Keywords: Chromatography; Electrophoresis; Glycomics; Glycosylation; High Throughput Screening; Mass Spectrometry; Plasma or Serum Analysis; Pregnancy; Rheumatoid Arthritis.

Fig. 1.

The respective profiles of the same total plasma protein N-glycan standard as recorded by HILIC-UHPLC-FLD, xCGE-LIF and MALDI-TOF-MS. (A) Chromatogram as obtained by HILIC-UHPLC-FLD after 2-aminobenzamide labeling. (B) Electropherogram as obtained by xCGE-LIF after APTS labeling. (C) Mass spectrum as obtained by MALDI-TOF-MS after ethyl esterification, with species assigned as [M+Na]⁺. Signals of all recordings have been annotated to the best of knowledge, making use of the detections across the methods as well as established literature on biochemical pathways and plasma/serum N-glycosylation. The display of linkage has been restricted to the N-acetylneuraminic acids (sialic acids), which was principally acquired by MALDI-TOF-MS. Branching differences (galactose arm, bisection, fucose position) were only distinguishable by HILIC-UHPLC-FLD and xCGE-LIF. For full assignments of the signals, see supplemental Tables S1–S3, as well as supplemental Fig. S1.

Fig. 2.

Required work —
[a] Using the plasma N-glycan text, answer each question:
(i) Which labeling preceded the xCGE-LIF run?
(ii) Which method principally provided the sialic acid linkage information?
(iii) Which methods could distinguish branching differences?
[b] Carry on the plasma N-glycan text from its final line, "Fig. 2."

Supplied entries —
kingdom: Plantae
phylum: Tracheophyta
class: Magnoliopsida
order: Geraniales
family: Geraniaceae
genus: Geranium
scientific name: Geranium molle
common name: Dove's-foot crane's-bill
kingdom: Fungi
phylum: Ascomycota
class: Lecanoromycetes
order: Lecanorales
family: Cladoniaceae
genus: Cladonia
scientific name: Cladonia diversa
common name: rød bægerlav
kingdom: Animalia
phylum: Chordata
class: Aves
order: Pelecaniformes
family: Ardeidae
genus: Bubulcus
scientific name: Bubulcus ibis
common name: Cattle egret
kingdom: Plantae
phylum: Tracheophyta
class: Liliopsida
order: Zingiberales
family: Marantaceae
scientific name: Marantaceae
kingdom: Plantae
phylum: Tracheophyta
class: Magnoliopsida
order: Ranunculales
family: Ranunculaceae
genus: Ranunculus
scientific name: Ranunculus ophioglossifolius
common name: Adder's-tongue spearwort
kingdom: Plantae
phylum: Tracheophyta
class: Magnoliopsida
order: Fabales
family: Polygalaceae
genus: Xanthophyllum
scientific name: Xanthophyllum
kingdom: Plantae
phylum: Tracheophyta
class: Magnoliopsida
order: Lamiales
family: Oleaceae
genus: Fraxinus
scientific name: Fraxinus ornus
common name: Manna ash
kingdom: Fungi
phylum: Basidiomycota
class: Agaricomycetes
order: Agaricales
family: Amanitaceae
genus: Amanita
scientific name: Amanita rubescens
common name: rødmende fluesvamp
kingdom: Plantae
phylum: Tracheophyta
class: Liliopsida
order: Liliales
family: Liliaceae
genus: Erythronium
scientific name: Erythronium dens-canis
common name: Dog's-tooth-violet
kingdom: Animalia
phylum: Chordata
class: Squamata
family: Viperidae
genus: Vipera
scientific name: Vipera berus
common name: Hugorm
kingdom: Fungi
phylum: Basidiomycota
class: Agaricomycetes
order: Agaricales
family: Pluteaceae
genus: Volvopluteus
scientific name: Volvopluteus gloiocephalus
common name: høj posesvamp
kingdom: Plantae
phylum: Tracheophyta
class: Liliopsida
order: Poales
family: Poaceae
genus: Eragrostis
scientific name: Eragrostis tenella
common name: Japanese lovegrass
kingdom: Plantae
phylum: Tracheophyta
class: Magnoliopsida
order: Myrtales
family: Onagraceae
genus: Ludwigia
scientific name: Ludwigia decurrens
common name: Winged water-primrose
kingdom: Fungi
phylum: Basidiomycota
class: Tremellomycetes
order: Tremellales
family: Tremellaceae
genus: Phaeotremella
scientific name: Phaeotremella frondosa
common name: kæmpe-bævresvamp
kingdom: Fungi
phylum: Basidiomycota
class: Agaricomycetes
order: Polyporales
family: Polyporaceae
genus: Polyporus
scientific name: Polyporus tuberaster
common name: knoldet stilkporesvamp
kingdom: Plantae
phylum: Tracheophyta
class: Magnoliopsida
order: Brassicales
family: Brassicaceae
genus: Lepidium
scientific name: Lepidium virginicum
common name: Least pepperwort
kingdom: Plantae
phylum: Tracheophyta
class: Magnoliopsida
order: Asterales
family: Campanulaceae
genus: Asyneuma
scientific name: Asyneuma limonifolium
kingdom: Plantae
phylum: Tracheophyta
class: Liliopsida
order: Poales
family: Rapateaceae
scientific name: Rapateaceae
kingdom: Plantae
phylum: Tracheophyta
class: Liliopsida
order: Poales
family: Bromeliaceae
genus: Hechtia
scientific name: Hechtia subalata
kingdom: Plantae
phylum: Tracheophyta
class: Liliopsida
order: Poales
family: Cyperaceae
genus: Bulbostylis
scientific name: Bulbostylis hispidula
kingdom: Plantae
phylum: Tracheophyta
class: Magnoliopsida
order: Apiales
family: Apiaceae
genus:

Your responses —
[a]
(i) APTS labeling.
(ii) MALDI-TOF-MS.
(iii) HILIC-UHPLC-FLD and xCGE-LIF.

[b]
Heat map visualizing the Pearson correlation between signals from MALDI-TOF-MS, HILIC-UHPLC-FLD (participant 2) and xCGE-LIF. (A) HILIC-UHPLC-FLD (horizontal) with MALDI-TOF-MS (vertical). (B) xCGE-LIF (horizontal) with MALDI-TOF-MS (vertical). (C) HILIC-UHPLC-FLD (horizontal) with xCGE-LIF (vertical). Signal correlations were calculated on clinical data, and represent similarity of behavior with biological phenotypes such as pregnancy and RA as well as technical variation. Crosses (X) indicate correlations significant below a p value of 1·10⁻⁵, whereas dots (.) indicate correlation below a p value of 0.05. For similar heat maps between non-MS methods and derived traits see supplemental Figs. S4–S6. H = hexose, N = N-acetylhexosamine, F = deoxyhexose (fucose), L = (lactonized) α2,3-linked N-acetylneuraminic acid, and E = (ethyl esterified) α2,6-linked N-acetylneuraminic acid.

Fig. 3.

Comparability of HILIC-UHPLC-FLD (participant 2) (left), xCGE-LIF (middle), and MALDI-TOF-MS (right) for the detection of clinical characteristics of pregnancy, RA and RA disease activity. (A) Comparability of single glycan signals (% area) with pregnancy (preconception = pc, third trimester of pregnancy = tm3, 26+ weeks postpartum = pp3), and RA (healthy = white, RA = gray). (B) Comparability of derived glycosylation traits with pregnancy and RA. (C) Derived trait differences detected uniquely by a single method with pregnancy and RA. (D) Association of derived glycosylation traits with RA disease activity (DAS28(3)-CRP). For a legend of the derived traits see supplemental Table S6.